[207] These immense fluctuations in the market are probably caused by the Phylloxera vastatrix now devastating the Continent. Trieste alone, for instance, has of late years imported as much as twenty cargoes of 200 tons each (a total of 4000) per annum; and the unground sulphur sells at about £7, 10s. per ton as in England. The spread of the disease is likely to cause an increased demand.
[208] In 1864, according to Mr Consul Dennis, the author of Murray’s “Hand-book of Sicily,” the two most important mines of Girgenti were “La Crocella” and “Maudarazzi” near Comitine, belonging to Don Ignazio Genusardi. They yielded annually 140,000 quintals = 10,937½ tons, worth about £70,000, and gave constant employment to 700 hands (chiefly from the opposite town of Arragona), at the daily cost of about £60. The produce was shipped at the Mole of Girgenti, and the road was thronged day and night at certain seasons with loaded carts and beasts of burden, chiefly mules.
Caltanissetta, Serra di Falco, on Monte Carano, and St Cutaldo are villages in the heart of the sulphur district. “The scenery is wild and stern. The mountains are of rounded forms, always bare, here craggy, there browned with scorched herbage, and in parts tinged with red, yellow, and grey, by the heaps of ore and dross at the mouths. Corn will not thrive in the fumes of sulphur; what little cultivation is to be seen is generally in the bottoms of the valleys. The hills around St Cutaldo are burrowed with sulphur mines.”

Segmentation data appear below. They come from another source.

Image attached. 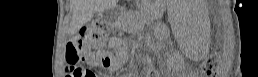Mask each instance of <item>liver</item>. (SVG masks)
Returning a JSON list of instances; mask_svg holds the SVG:
<instances>
[{"mask_svg":"<svg viewBox=\"0 0 258 77\" xmlns=\"http://www.w3.org/2000/svg\"><path fill=\"white\" fill-rule=\"evenodd\" d=\"M73 17L71 31L76 33L88 23L95 13L116 5L117 0H72Z\"/></svg>","mask_w":258,"mask_h":77,"instance_id":"liver-1","label":"liver"}]
</instances>
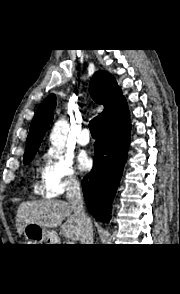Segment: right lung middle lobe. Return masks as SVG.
Instances as JSON below:
<instances>
[{"label":"right lung middle lobe","mask_w":180,"mask_h":294,"mask_svg":"<svg viewBox=\"0 0 180 294\" xmlns=\"http://www.w3.org/2000/svg\"><path fill=\"white\" fill-rule=\"evenodd\" d=\"M32 159H33V157H30V158L24 159V164H27V163L30 162Z\"/></svg>","instance_id":"right-lung-middle-lobe-1"}]
</instances>
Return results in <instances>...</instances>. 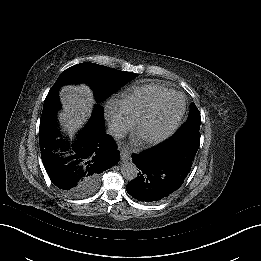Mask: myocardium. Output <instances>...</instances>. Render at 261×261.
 <instances>
[{
	"label": "myocardium",
	"instance_id": "obj_1",
	"mask_svg": "<svg viewBox=\"0 0 261 261\" xmlns=\"http://www.w3.org/2000/svg\"><path fill=\"white\" fill-rule=\"evenodd\" d=\"M175 97H180L182 98V109L181 112L179 114V116L177 117V119L168 127L166 128L164 131L156 134V135H152V136H146L140 133V127L141 124L143 123V121L152 113H156L157 111H159L160 109H162L164 107V105L172 98ZM186 111V98L185 96L180 93V92H173L172 94H170L168 97H166L159 105L156 109H154L152 112H149L145 115H142L134 124L133 127V138L134 141L137 145H146V144H156L159 142L164 141L165 139H167L168 137H170L179 127L183 116L185 114Z\"/></svg>",
	"mask_w": 261,
	"mask_h": 261
}]
</instances>
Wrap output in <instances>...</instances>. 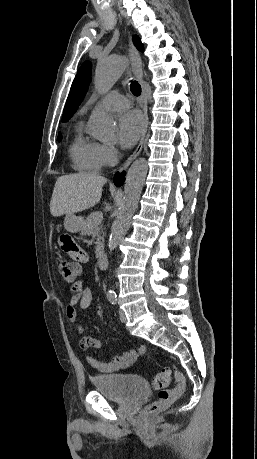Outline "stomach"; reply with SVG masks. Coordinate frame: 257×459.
Segmentation results:
<instances>
[{"label": "stomach", "instance_id": "0dacf381", "mask_svg": "<svg viewBox=\"0 0 257 459\" xmlns=\"http://www.w3.org/2000/svg\"><path fill=\"white\" fill-rule=\"evenodd\" d=\"M84 220L80 216H76L74 213L67 214L64 219V227L71 233H77L82 230Z\"/></svg>", "mask_w": 257, "mask_h": 459}]
</instances>
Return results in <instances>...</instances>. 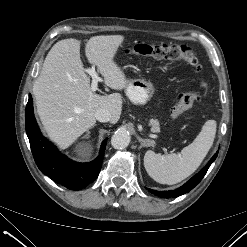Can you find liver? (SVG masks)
Returning a JSON list of instances; mask_svg holds the SVG:
<instances>
[{"label": "liver", "mask_w": 247, "mask_h": 247, "mask_svg": "<svg viewBox=\"0 0 247 247\" xmlns=\"http://www.w3.org/2000/svg\"><path fill=\"white\" fill-rule=\"evenodd\" d=\"M123 41L122 35H101L91 37L85 45L88 62L97 67L104 83L114 90H123L128 83L114 62ZM80 44L73 38L54 44L33 85L40 120L48 137L61 149L69 147L94 126L98 109L111 113L112 124L118 122L122 112L123 99L119 93L104 96L91 90L90 78L80 58ZM90 155L88 148L81 157L88 159Z\"/></svg>", "instance_id": "6515ba94"}]
</instances>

[209] In a recent report to the Italian Government, Sig. Parodi estimates that Sicilian sulphur will be exhausted in fifty to sixty years.
[210] Each ballata weighs 70 rotoli = 122½ lbs. avoir., and two are a mule-load.
[211] On the northern flank of the range, which, running from north-north-east to south-south-west, nearly bisects the island. It is a mean town in the mountains. Licata, the southern port, is nearest to the central mines.
[212] Her chief exports are fruit, oil, and silk.
[213] “Trust” seems to be the beau ideal of trade where it has not been tried. I have seen its workings in Africa and in Iceland, and my experience is that it is a pis aller which gives more trouble than it is worth.
[214] Here it is not stated whether paper or specie “lire” are meant.
[215] It would be better to state that sulphur costing above £5 per ton cannot at present compete with pyrites; sold below that price it would soon drive its rival out of the market.